■ **Work order**
Set down the listing exactly as given, minus images.

■ **Record excerpts**
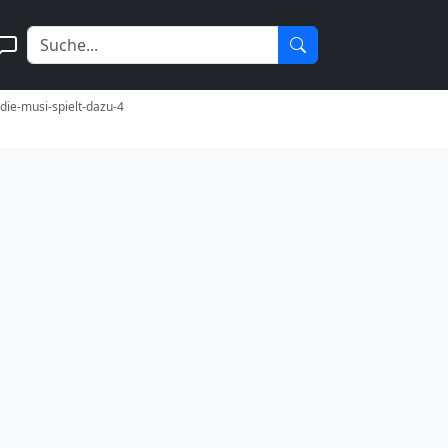
-die-musi-spielt-dazu-4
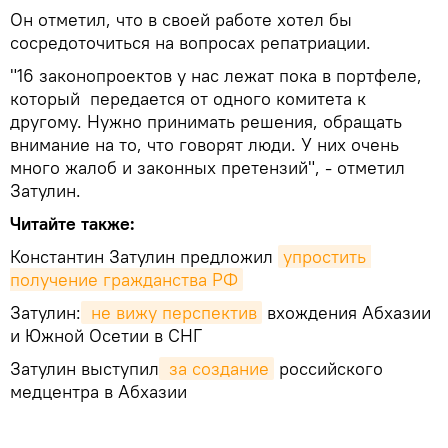
Он отметил, что в своей работе хотел бы
сосредоточиться на вопросах репатриации.
"16 законопроектов у нас лежат пока в портфеле,
который передается от одного комитета к
другому. Нужно принимать решения, обращать
внимание на то, что говорят люди. У них очень
много жалоб и законных претензий", - отметил
Затулин.
Читайте также:
Константин Затулин предложил
упростить 
получение гражданства РФ
Затулин:
 не вижу перспектив
вхождения Абхазии
и Южной Осетии в СНГ
Затулин выступил
 за создание
российского
медцентра в Абхазии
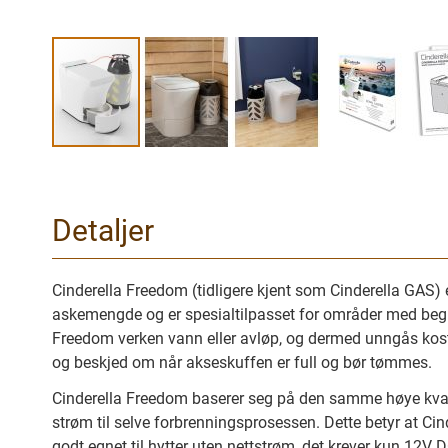
Gå
til
begynnelsen
Detaljer
av
bilder
galleriet
Cinderella Freedom (tidligere kjent som Cinderella GAS) e
askemengde og er spesialtilpasset for områder med begren
Freedom verken vann eller avløp, og dermed unngås kostba
og beskjed om når akseskuffen er full og bør tømmes.
Cinderella Freedom baserer seg på den samme høye kval
strøm til selve forbrenningsprosessen. Dette betyr at Cin
godt egnet til hytter uten nettstrøm, det krever kun 12V DC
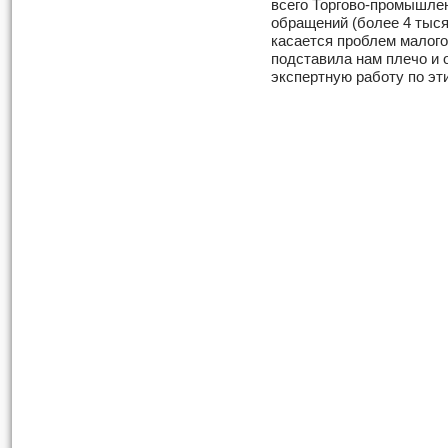
всего Торгово-промышлен
обращений (более 4 тысяч
касается проблем малого
подставила нам плечо и
экспертную работу по э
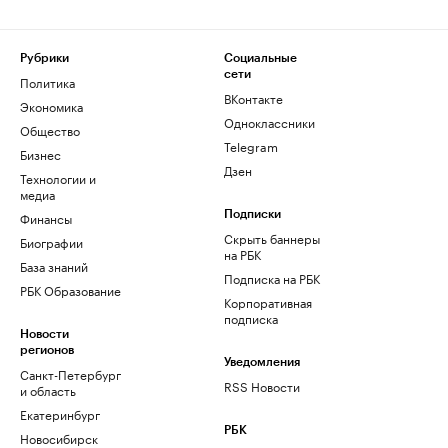
Рубрики
Социальные
сети
Политика
ВКонтакте
Экономика
Одноклассники
Общество
Telegram
Бизнес
Дзен
Технологии и
медиа
Финансы
Подписки
Скрыть баннеры
Биографии
на РБК
База знаний
Подписка на РБК
РБК Образование
Корпоративная
подписка
Новости
регионов
Уведомления
Санкт-Петербург
RSS Новости
и область
Екатеринбург
РБК
Новосибирск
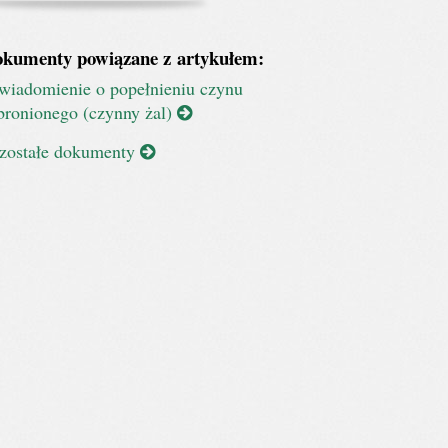
kumenty powiązane z artykułem:
wiadomienie o popełnieniu czynu
bronionego (czynny żal)
zostałe dokumenty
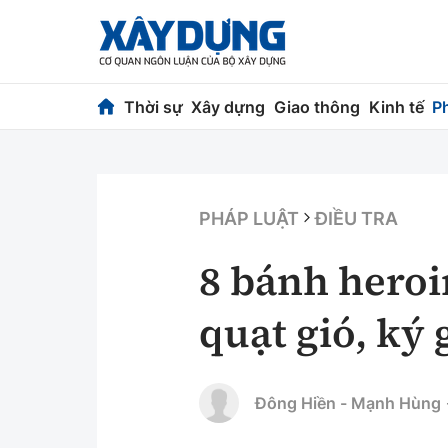
Thời sự
Xây dựng
Giao thông
Kinh tế
P
Thời sự
Xây dựng
Chính trị
Chỉ đạo điều h
PHÁP LUẬT
ĐIỀU TRA
Xã hội
Quy hoạch kiến
8 bánh heroi
Chuyện dọc đường
Vật liệu xây dự
quạt gió, ký
Cải chính
Giám định chất
Quản lý đô thị
Đông Hiền - Mạnh Hùng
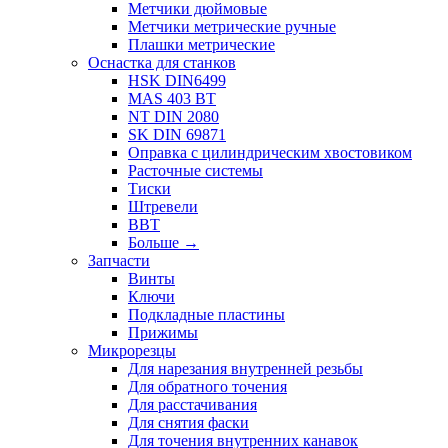
Метчики дюймовые
Метчики метрические ручные
Плашки метрические
Оснастка для станков
HSK DIN6499
MAS 403 BT
NT DIN 2080
SK DIN 69871
Оправка с цилиндрическим хвостовиком
Расточные системы
Тиски
Штревели
BBT
Больше
→
Запчасти
Винты
Ключи
Подкладные пластины
Прижимы
Микрорезцы
Для нарезания внутренней резьбы
Для обратного точения
Для расстачивания
Для снятия фаски
Для точения внутренних канавок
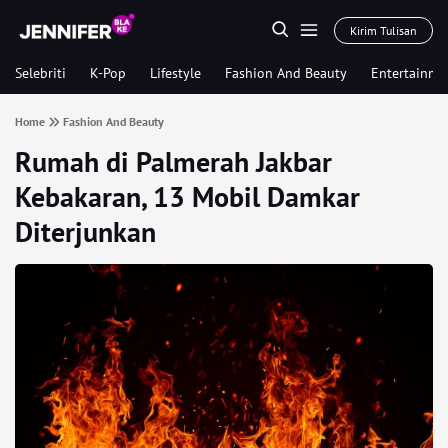
Kirim Tulisan
Selebriti
K-Pop
Lifestyle
Fashion And Beauty
Entertainme
Home
Fashion And Beauty
Rumah di Palmerah Jakbar
Kebakaran, 13 Mobil Damkar
Diterjunkan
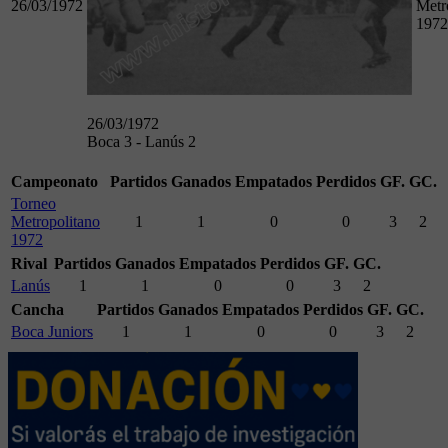
26/03/1972
Metr
1972
26/03/1972
Boca 3 - Lanús 2
Campeonato
Partidos
Ganados
Empatados
Perdidos
GF.
GC.
Torneo
Metropolitano
1
1
0
0
3
2
1972
Rival
Partidos
Ganados
Empatados
Perdidos
GF.
GC.
Lanús
1
1
0
0
3
2
Cancha
Partidos
Ganados
Empatados
Perdidos
GF.
GC.
Boca Juniors
1
1
0
0
3
2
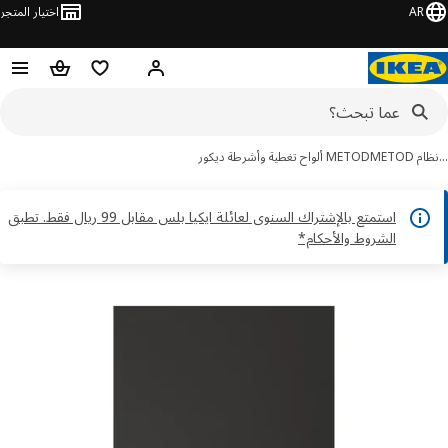
AR
اختيار المتجر
قائمة التسوق
سلة التسوق
مرحباً! تسجيل الدخول أو الاشتر
METOD
METOD ألواح تغطية وأشرطة ديكور
استمتع بالإشتراك السنوى لعائلة ايكيا بلس مقابل 99 ريال فقط. تطبق
الشروط والأحكام*
ور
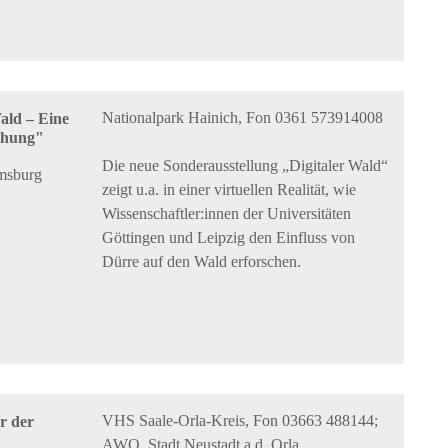
Nationalpark Hainich, Fon 0361 573914008
ald – Eine
schung"
Die neue Sonderausstellung „Digitaler Wald“
emsburg
zeigt u.a. in einer virtuellen Realität, wie
Wissenschaftler:innen der Universitäten
Göttingen und Leipzig den Einfluss von
Dürre auf den Wald erforschen.
VHS Saale-Orla-Kreis, Fon 03663 488144;
r der
AWO, Stadt Neustadt a.d. Orla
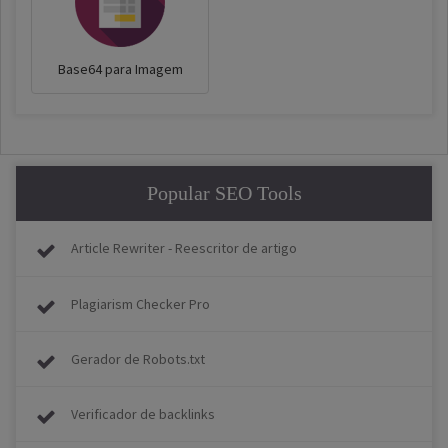
Base64 para Imagem
Popular SEO Tools
Article Rewriter - Reescritor de artigo
Plagiarism Checker Pro
Gerador de Robots.txt
Verificador de backlinks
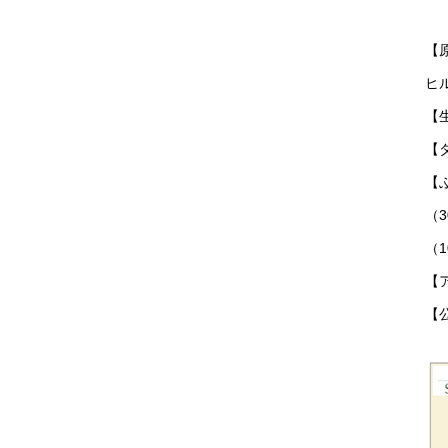
【
ヒ
【
【
【
（
（1
【ア
【公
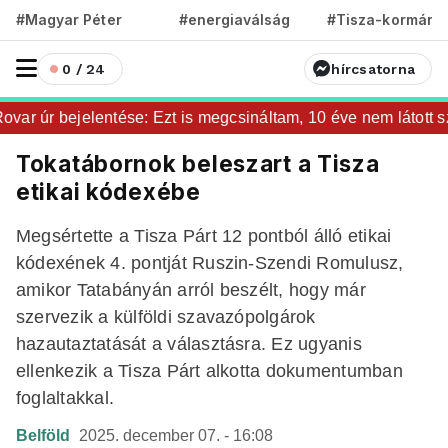
#Magyar Péter
#energiaválság
#Tisza-kormány
0 / 24
hírcsatorna
ar úr bejelentése: Ezt is megcsináltam, 10 éve nem látott szin
Tokatábornok beleszart a Tisza
etikai kódexébe
Megsértette a Tisza Párt 12 pontból álló etikai
kódexének 4. pontját Ruszin-Szendi Romulusz,
amikor Tatabányán arról beszélt, hogy már
szervezik a külföldi szavazópolgárok
hazautaztatását a választásra. Ez ugyanis
ellenkezik a Tisza Párt alkotta dokumentumban
foglaltakkal.
Belföld
2025. december 07. - 16:08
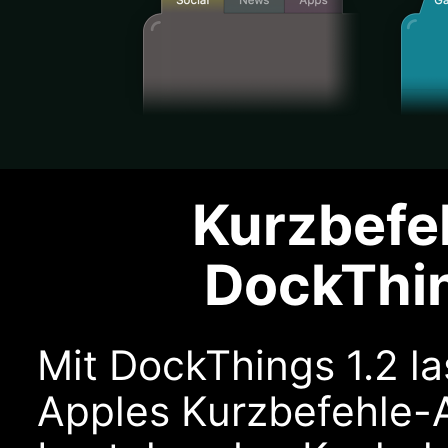
Kurzbefeh
DockThi
Mit DockThings 1.2 l
Apples Kurzbefehle-A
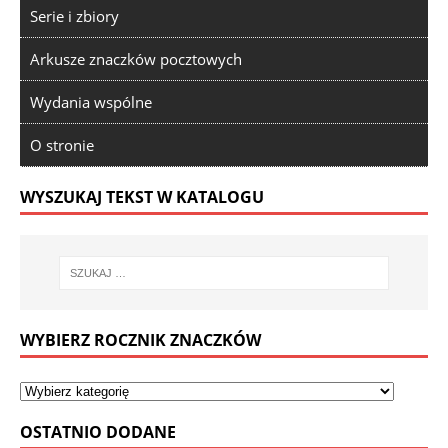
Serie i zbiory
Arkusze znaczków pocztowych
Wydania wspólne
O stronie
WYSZUKAJ TEKST W KATALOGU
WYBIERZ ROCZNIK ZNACZKÓW
OSTATNIO DODANE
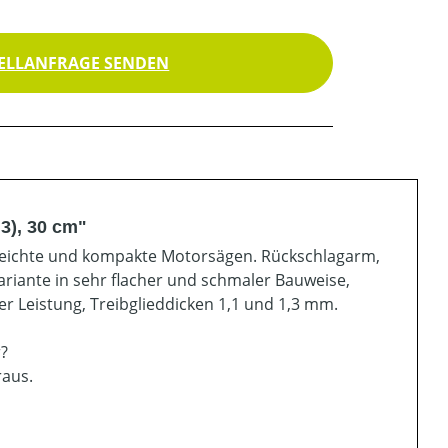
ELLANFRAGE SENDEN
3), 30 cm"
für leichte und kompakte Motorsägen. Rückschlagarm,
Variante in sehr flacher und schmaler Bauweise,
er Leistung, Treibglieddicken 1,1 und 1,3 mm.
r?
raus.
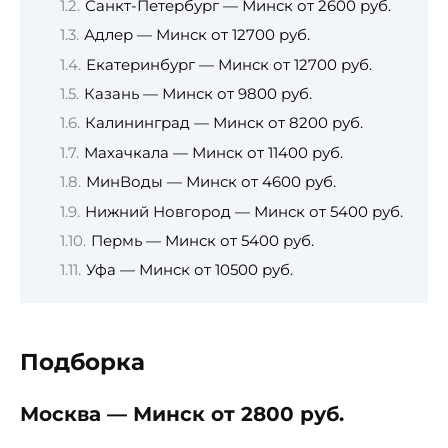
Санкт-Петербург — Минск от 2600 руб.
Адлер — Минск от 12700 руб.
Екатеринбург — Минск от 12700 руб.
Казань — Минск от 9800 руб.
Калининград — Минск от 8200 руб.
Махачкала — Минск от 11400 руб.
МинВоды — Минск от 4600 руб.
Нижний Новгород — Минск от 5400 руб.
Пермь — Минск от 5400 руб.
Уфа — Минск от 10500 руб.
Подборка
Москва — Минск от 2800 руб.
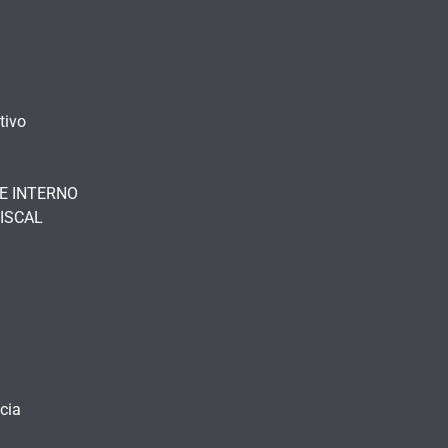
tivo
E INTERNO
ISCAL
cia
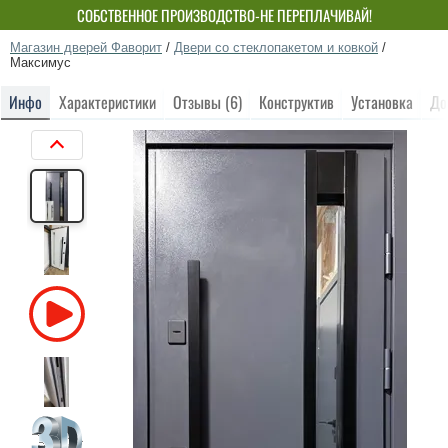
СОБСТВЕННОЕ ПРОИЗВОДСТВО-НЕ ПЕРЕПЛАЧИВАЙ!
Магазин дверей Фаворит
/
Двери со стеклопакетом и ковкой
/
Максимус
Инфо
Характеристики
Отзывы (6)
Конструктив
Установка
До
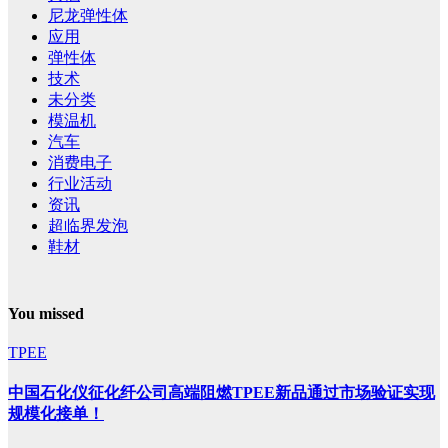
尼龙弹性体
应用
弹性体
技术
未分类
模温机
汽车
消费电子
行业活动
资讯
超临界发泡
鞋材
You missed
TPEE
中国石化仪征化纤公司高端阻燃TPEE新品通过市场验证实现
规模化接单！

■ **Result of this task**
-die-musi-spielt-dazu-4
Он отметил, что в своей работе хотел бы
сосредоточиться на вопросах репатриации.
"16 законопроектов у нас лежат пока в портфеле,
который передается от одного комитета к
другому. Нужно принимать решения, обращать
внимание на то, что говорят люди. У них очень
много жалоб и законных претензий", - отметил
Затулин.
Читайте также:
Константин Затулин предложил
упростить 
получение гражданства РФ
Затулин:
 не вижу перспектив
вхождения Абхазии
и Южной Осетии в СНГ
Затулин выступил
 за создание
российского
медцентра в Абхазии
Gå
til
begynnelsen
Detaljer
av
bilder
galleriet
Cinderella Freedom (tidligere kjent som Cinderella GAS) e
askemengde og er spesialtilpasset for områder med begren
Freedom verken vann eller avløp, og dermed unngås kostba
og beskjed om når akseskuffen er full og bør tømmes.
Cinderella Freedom baserer seg på den samme høye kval
strøm til selve forbrenningsprosessen. Dette betyr at Cin
godt egnet til hytter uten nettstrøm, det krever kun 12V DC
всего Торгово-промышлен
обращений (более 4 тысяч
касается проблем малого
подставила нам плечо и
экспертную работу по э
Рубрики
Социальные
сети
Политика
ВКонтакте
Экономика
Одноклассники
Общество
Telegram
Бизнес
Дзен
Технологии и
медиа
Финансы
Подписки
Скрыть баннеры
Биографии
на РБК
База знаний
Подписка на РБК
РБК Образование
Корпоративная
подписка
Новости
регионов
Уведомления
Санкт-Петербург
RSS Новости
и область
Екатеринбург
РБК
Новосибирск
kumenty powiązane z artykułem:
wiadomienie o popełnieniu czynu
bronionego (czynny żal)
zostałe dokumenty
Thời sự
Xây dựng
Giao thông
Kinh tế
P
Thời sự
Xây dựng
Chính trị
Chỉ đạo điều h
PHÁP LUẬT
ĐIỀU TRA
Xã hội
Quy hoạch kiến
8 bánh heroi
Chuyện dọc đường
Vật liệu xây dự
quạt gió, ký
Cải chính
Giám định chất
Quản lý đô thị
Đông Hiền - Mạnh Hùng
Метчики дюймовые
Метчики метрические ручные
Плашки метрические
Оснастка для станков
HSK DIN6499
MAS 403 BT
NT DIN 2080
SK DIN 69871
Оправка с цилиндрическим хвостовиком
Расточные системы
Тиски
Штревели
BBT
Больше
→
Запчасти
Винты
Ключи
Подкладные пластины
Прижимы
Микрорезцы
Для нарезания внутренней резьбы
Для обратного точения
Для расстачивания
Для снятия фаски
Для точения внутренних канавок
Kirim Tulisan
Selebriti
K-Pop
Lifestyle
Fashion And Beauty
Entertainme
Home
Fashion And Beauty
Rumah di Palmerah Jakbar
Kebakaran, 13 Mobil Damkar
Diterjunkan
26/03/1972
Metr
1972
26/03/1972
Boca 3 - Lanús 2
Campeonato
Partidos
Ganados
Empatados
Perdidos
GF.
GC.
Torneo
Metropolitano
1
1
0
0
3
2
1972
Rival
Partidos
Ganados
Empatados
Perdidos
GF.
GC.
Lanús
1
1
0
0
3
2
Cancha
Partidos
Ganados
Empatados
Perdidos
GF.
GC.
Boca Juniors
1
1
0
0
3
2
AR
اختيار المتجر
قائمة التسوق
سلة التسوق
مرحباً! تسجيل الدخول أو الاشتر
METOD
METOD ألواح تغطية وأشرطة ديكور
استمتع بالإشتراك السنوى لعائلة ايكيا بلس مقابل 99 ريال فقط. تطبق
الشروط والأحكام*
ور
Nationalpark Hainich, Fon 0361 573914008
ald – Eine
schung"
Die neue Sonderausstellung „Digitaler Wald“
emsburg
zeigt u.a. in einer virtuellen Realität, wie
Wissenschaftler:innen der Universitäten
Göttingen und Leipzig den Einfluss von
Dürre auf den Wald erforschen.
VHS Saale-Orla-Kreis, Fon 03663 488144;
r der
AWO, Stadt Neustadt a.d. Orla
Base64 para Imagem
Popular SEO Tools
Article Rewriter - Reescritor de artigo
Plagiarism Checker Pro
Gerador de Robots.txt
Verificador de backlinks
【
ヒ
【
【
【
（
（1
【ア
【公
#Magyar Péter
#energiaválság
#Tisza-kormány
0 / 24
hírcsatorna
ar úr bejelentése: Ezt is megcsináltam, 10 éve nem látott szin
Tokatábornok beleszart a Tisza
etikai kódexébe
Megsértette a Tisza Párt 12 pontból álló etikai
kódexének 4. pontját Ruszin-Szendi Romulusz,
amikor Tatabányán arról beszélt, hogy már
szervezik a külföldi szavazópolgárok
hazautaztatását a választásra. Ez ugyanis
ellenkezik a Tisza Párt alkotta dokumentumban
foglaltakkal.
Belföld
2025. december 07. - 16:08
Kurzbefeh
DockThi
Mit DockThings 1.2 l
Apples Kurzbefehle-A
Serie i zbiory
Arkusze znaczków pocztowych
Wydania wspólne
O stronie
WYSZUKAJ TEKST W KATALOGU
WYBIERZ ROCZNIK ZNACZKÓW
OSTATNIO DODANE
ELLANFRAGE SENDEN
3), 30 cm"
für leichte und kompakte Motorsägen. Rückschlagarm,
Variante in sehr flacher und schmaler Bauweise,
er Leistung, Treibglieddicken 1,1 und 1,3 mm.
r?
raus.
Санкт-Петербург — Минск от 2600 руб.
Адлер — Минск от 12700 руб.
Екатеринбург — Минск от 12700 руб.
Казань — Минск от 9800 руб.
Калининград — Минск от 8200 руб.
Махачкала — Минск от 11400 руб.
МинВоды — Минск от 4600 руб.
Нижний Новгород — Минск от 5400 руб.
Пермь — Минск от 5400 руб.
Уфа — Минск от 10500 руб.
Подборка
Москва — Минск от 2800 руб.
tivo
E INTERNO
ISCAL
cia
СОБСТВЕННОЕ ПРОИЗВОДСТВО-НЕ ПЕРЕПЛАЧИВАЙ!
Магазин дверей Фаворит
/
Двери со стеклопакетом и ковкой
/
Максимус
Инфо
Характеристики
Отзывы (6)
Конструктив
Установка
До
尼龙弹性体
应用
弹性体
技术
未分类
模温机
汽车
消费电子
行业活动
资讯
超临界发泡
鞋材
You missed
TPEE
中国石化仪征化纤公司高端阻燃TPEE新品通过市场验证实现
规模化接单！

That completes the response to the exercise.